The yearly loss of production capacity(in million bpd), from this model, is shown in the column titled '2% decl'. 176,000 bopd/year on average for the period shown.

Damm (- or Dammam ?) 100,000 bopd from a project offsets part of a years' capacity decline.

I made five numerical statements.

1 - Saudi Aramco said, in early 2007, that they could produce 10.7 million b/day at the end of 2006.

2 - Saudi Aramco said that they could produce 12.5 million b/day in late 2011 and early 2012.

3 -That is an increase of 1.8 million b/day in production capacity.

4 -Your chart shows 2.05 in capacity additions during that period.

5 - Saudi Aramco had depletion of 250,000 b/day over a period of slightly over 5 years - 50,000 b/day per year

You wrote I don't agree with your numbers.

Which of the five do you not agree with and why ?

Alan

I don't agree with any of them. You dont qualify you numbers by stating what is included i.e. crude only or crude plus condensate.

You are refering to the time period '07 through '11. The 'model is built upon YE 2003 capacity crude only being 9.3 million bpd. In other words, your analysis is out of context with my model.

If you don't like my 'model' you should create your own - you can use whatever production base you like,crude only, crude plus condensate or all liquids. The results don't change the fundamental 'model'. In other words, SA has significant spare capacity and 4% decline is too steep.

Particularly wrt #5) 'decline in production capacity' averages 174,000 bpd per year over your time frame. That is how I define depletion (in the model) - in other words '2% of annual production'.

So you do not believe Saudi Aramco Press Releases (#1) or the Saudi Minister of Oil (#2) ?

I made no reference AT ALL to your 2003 model (THAT is not being discussed).

I am making my model on three sets of Saudi official statements.

1) Production capacity on 12/31/2006.

2) Production capacity in late 2011 and early 2012. I use the date 12/31/2011 - which is bracketed by official statements before & after.

3) Official statements on capacity additions - 2007 to 2011.

That is my model.
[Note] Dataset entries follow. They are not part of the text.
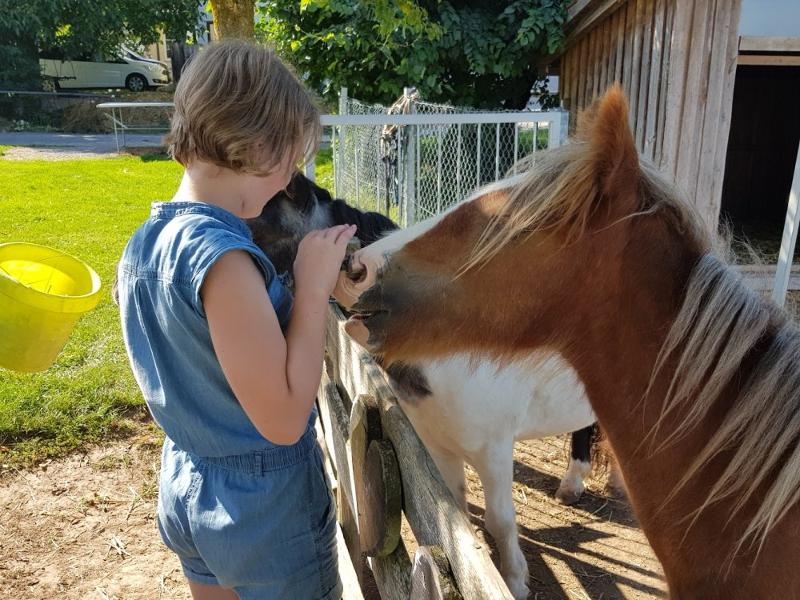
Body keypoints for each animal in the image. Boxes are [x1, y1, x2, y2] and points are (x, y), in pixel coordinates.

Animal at [342, 85, 800, 600]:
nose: (357, 266)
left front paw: (515, 580)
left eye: (506, 224)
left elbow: (501, 522)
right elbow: (455, 512)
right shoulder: (437, 450)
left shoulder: (494, 451)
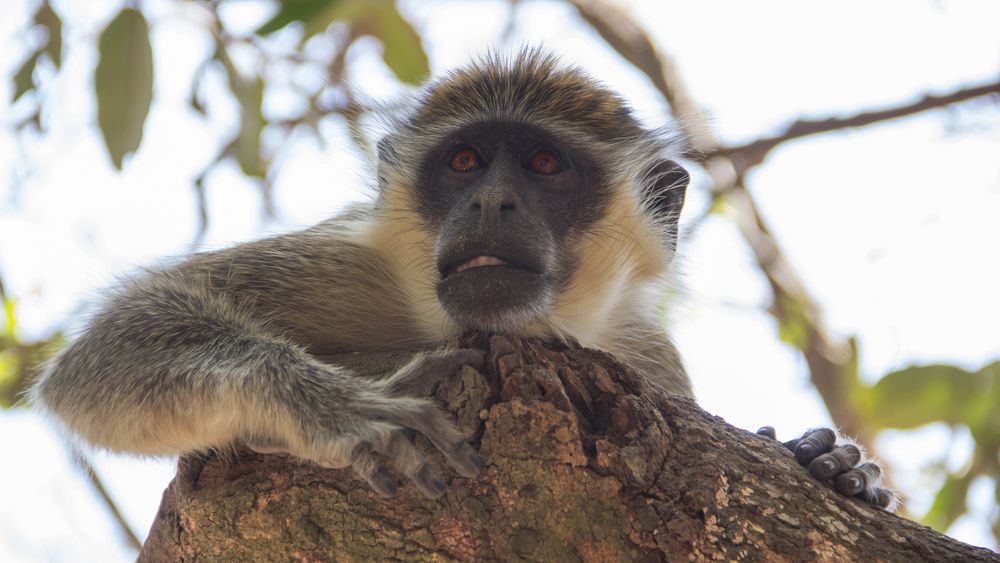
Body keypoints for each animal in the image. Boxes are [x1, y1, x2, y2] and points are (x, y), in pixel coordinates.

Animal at [29, 49, 892, 506]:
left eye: (543, 164)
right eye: (465, 161)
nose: (491, 200)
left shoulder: (640, 346)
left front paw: (831, 462)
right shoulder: (352, 262)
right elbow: (106, 349)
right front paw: (335, 406)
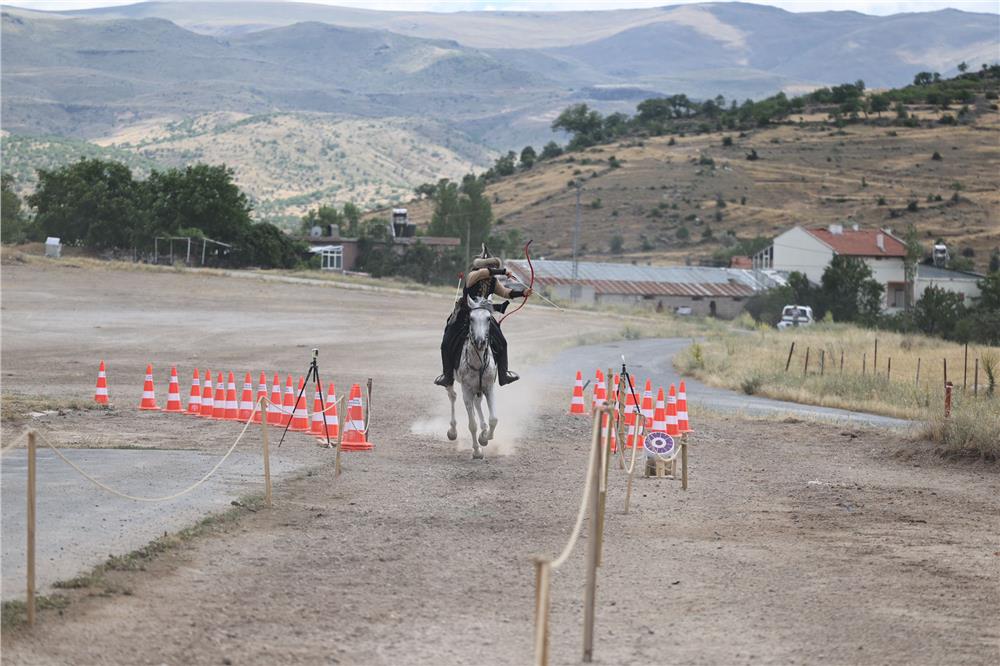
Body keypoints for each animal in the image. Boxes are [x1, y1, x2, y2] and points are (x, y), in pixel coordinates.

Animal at [448, 294, 498, 456]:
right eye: (471, 318)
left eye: (488, 318)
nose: (480, 341)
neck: (478, 363)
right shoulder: (467, 391)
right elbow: (472, 425)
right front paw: (477, 451)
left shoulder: (489, 387)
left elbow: (494, 419)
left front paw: (485, 437)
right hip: (450, 380)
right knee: (452, 396)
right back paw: (452, 431)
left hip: (479, 389)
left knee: (478, 403)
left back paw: (484, 430)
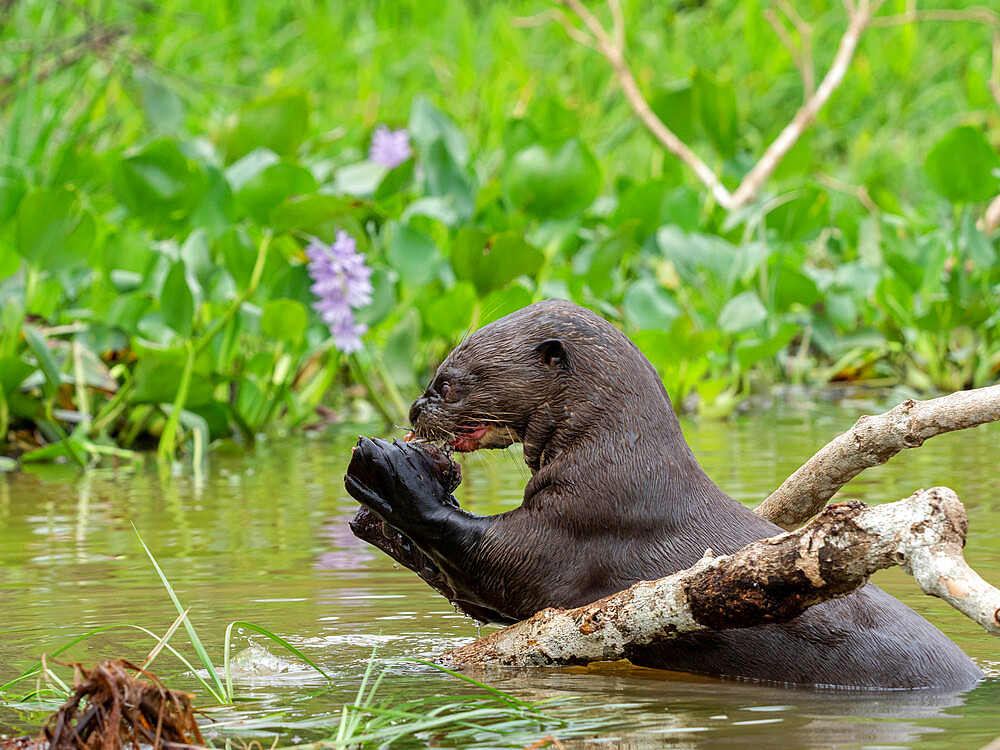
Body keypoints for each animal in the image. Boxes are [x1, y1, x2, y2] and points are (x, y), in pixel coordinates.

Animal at [346, 300, 984, 692]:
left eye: (447, 382)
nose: (414, 409)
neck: (617, 462)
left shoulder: (583, 524)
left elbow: (501, 563)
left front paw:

Result, Saudi officially claims depletion of only 50,000 b/day per year in recent years.

Believable ?

Alan

Alan,

You seem to be conflating depletion (which will naturally occur with production, but which can be offset with discoveries or reassessments etc., to increase reserves) with decline, which (for an individual field) can be offset with drilling wells updip etc.

One can add up capacity additions from megaprojects and compare with theoretical decline rates, but this ignores all of the smaller stuff that they do under the radar, such as the large number of MRC and otherwise horizontal wells drilled in northern Ghawar in the last decade, which in aggregate is as large as some of the so-called megaprojects.

In the end, it really doesn't matter what their theoretical capacity is, because what matters is their willingness to lower the price of said capacity such that it can actually affect the market.

VERY true about conflating depletion with decline - MY bad !

Not as clearly stated as I try to be.

The

this ignores all of the smaller stuff that they do under the radar, such as the large number of MRC and otherwise horizontal wells drilled in northern Ghawar in the last decade, which in aggregate is as large as some of the so-called megaprojects.

is the majority of what reduces the field decline rate from -8% per year with no additional investments to -2% or -4% or 50,000 b/day per year. I see these efforts as being already accounted for by reducing the field decline rates.

I strongly suspect that when Saudi Aramco went from vertical to MRC horizontal wells, they saw a substantial jump in potential daily production. But that was a one time event, and well before 12/31/2006. Any development since then is fighting against that -8%.